--- EXTRACTED RECORDS Enclosed Below ---

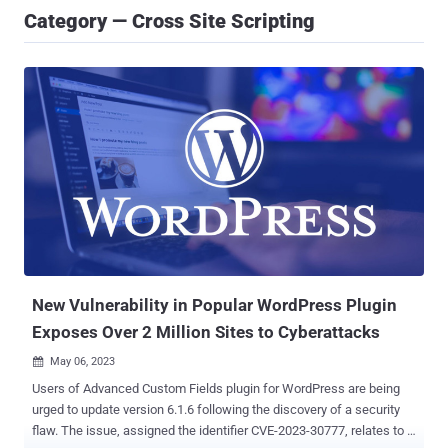
Category — Cross Site Scripting
New Vulnerability in Popular WordPress Plugin
Exposes Over 2 Million Sites to Cyberattacks
May 06, 2023

Users of Advanced Custom Fields plugin for WordPress are being
urged to update version 6.1.6 following the discovery of a security
flaw. The issue, assigned the identifier CVE-2023-30777, relates to a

--- End of Enclosed EXTRACTED RECORDS ---

Retype the lines above word for word, leaving out the pictures.

#### REPLY TO THE TASK:
Category — Cross Site Scripting
New Vulnerability in Popular WordPress Plugin
Exposes Over 2 Million Sites to Cyberattacks
May 06, 2023

Users of Advanced Custom Fields plugin for WordPress are being
urged to update version 6.1.6 following the discovery of a security
flaw. The issue, assigned the identifier CVE-2023-30777, relates to a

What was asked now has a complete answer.